## What is being asked
All records, minus the pictures: write them out exactly.

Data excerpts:
——————

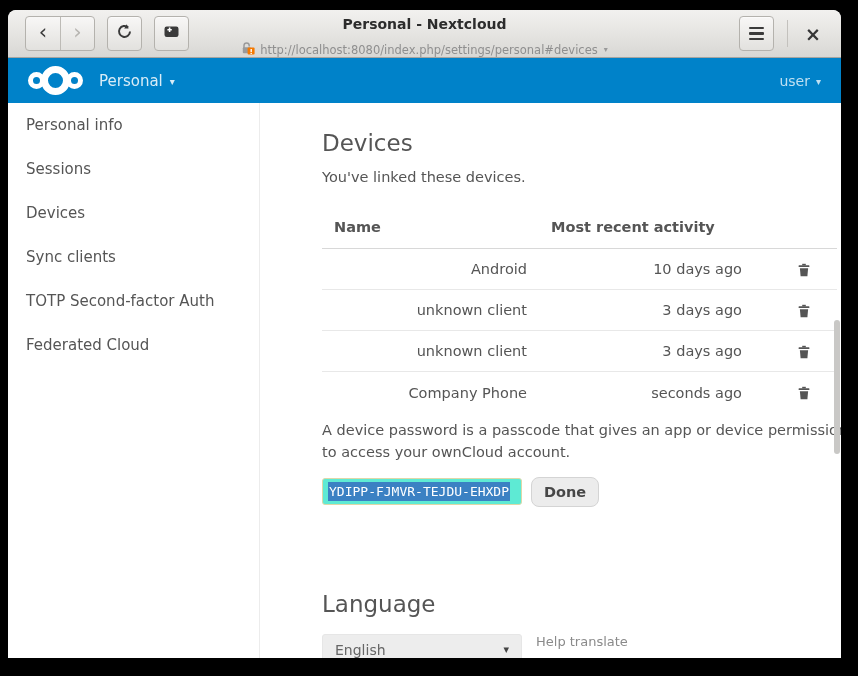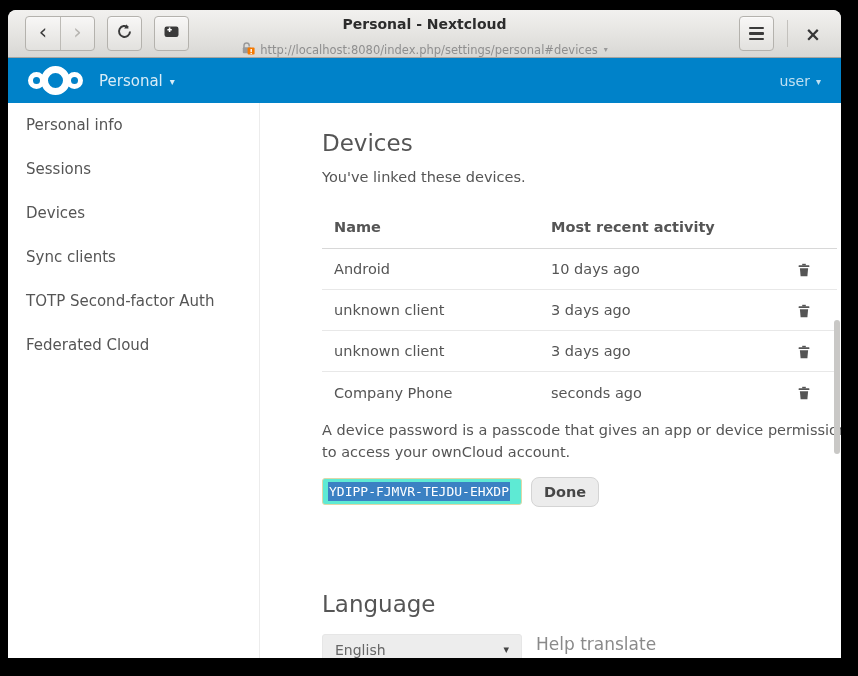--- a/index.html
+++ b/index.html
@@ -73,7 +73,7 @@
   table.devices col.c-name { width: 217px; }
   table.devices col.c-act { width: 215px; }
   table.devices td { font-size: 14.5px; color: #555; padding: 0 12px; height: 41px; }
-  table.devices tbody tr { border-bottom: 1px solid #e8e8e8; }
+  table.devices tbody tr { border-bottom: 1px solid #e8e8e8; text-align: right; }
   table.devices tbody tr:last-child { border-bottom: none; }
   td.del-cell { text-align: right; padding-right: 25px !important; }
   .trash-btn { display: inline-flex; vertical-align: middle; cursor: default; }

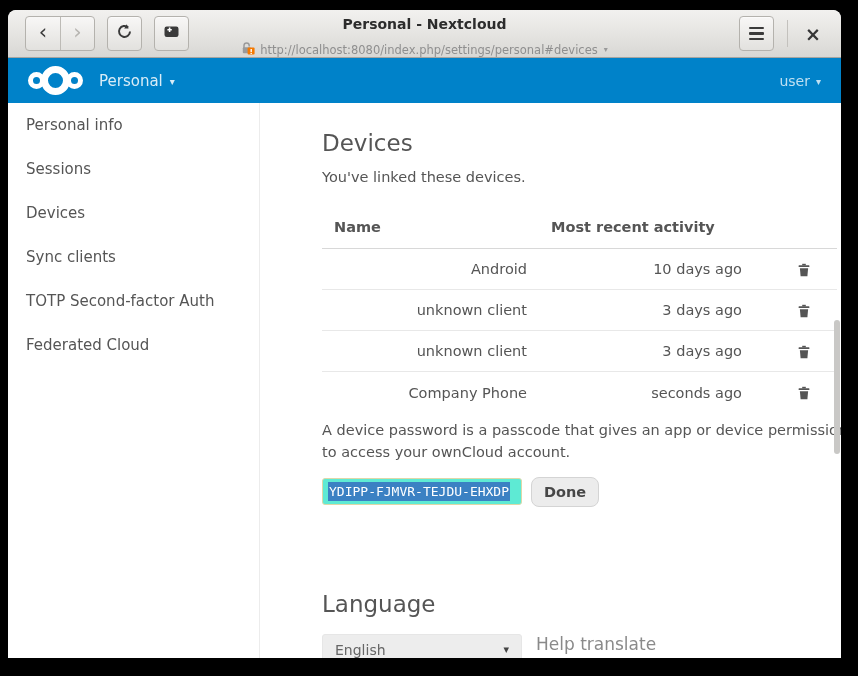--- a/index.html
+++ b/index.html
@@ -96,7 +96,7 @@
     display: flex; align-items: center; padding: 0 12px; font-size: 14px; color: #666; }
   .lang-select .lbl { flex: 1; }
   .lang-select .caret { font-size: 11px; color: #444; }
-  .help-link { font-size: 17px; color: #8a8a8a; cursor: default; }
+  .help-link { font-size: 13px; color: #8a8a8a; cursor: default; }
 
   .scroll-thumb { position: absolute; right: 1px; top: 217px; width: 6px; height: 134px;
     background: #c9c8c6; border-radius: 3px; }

——————

## Written reply
--- a/index.html
+++ b/index.html
@@ -73,7 +73,7 @@
   table.devices col.c-name { width: 217px; }
   table.devices col.c-act { width: 215px; }
   table.devices td { font-size: 14.5px; color: #555; padding: 0 12px; height: 41px; }
-  table.devices tbody tr { border-bottom: 1px solid #e8e8e8; }
+  table.devices tbody tr { border-bottom: 1px solid #e8e8e8; text-align: right; }
   table.devices tbody tr:last-child { border-bottom: none; }
   td.del-cell { text-align: right; padding-right: 25px !important; }
   .trash-btn { display: inline-flex; vertical-align: middle; cursor: default; }

--- a/index.html
+++ b/index.html
@@ -96,7 +96,7 @@
     display: flex; align-items: center; padding: 0 12px; font-size: 14px; color: #666; }
   .lang-select .lbl { flex: 1; }
   .lang-select .caret { font-size: 11px; color: #444; }
-  .help-link { font-size: 17px; color: #8a8a8a; cursor: default; }
+  .help-link { font-size: 13px; color: #8a8a8a; cursor: default; }
 
   .scroll-thumb { position: absolute; right: 1px; top: 217px; width: 6px; height: 134px;
     background: #c9c8c6; border-radius: 3px; }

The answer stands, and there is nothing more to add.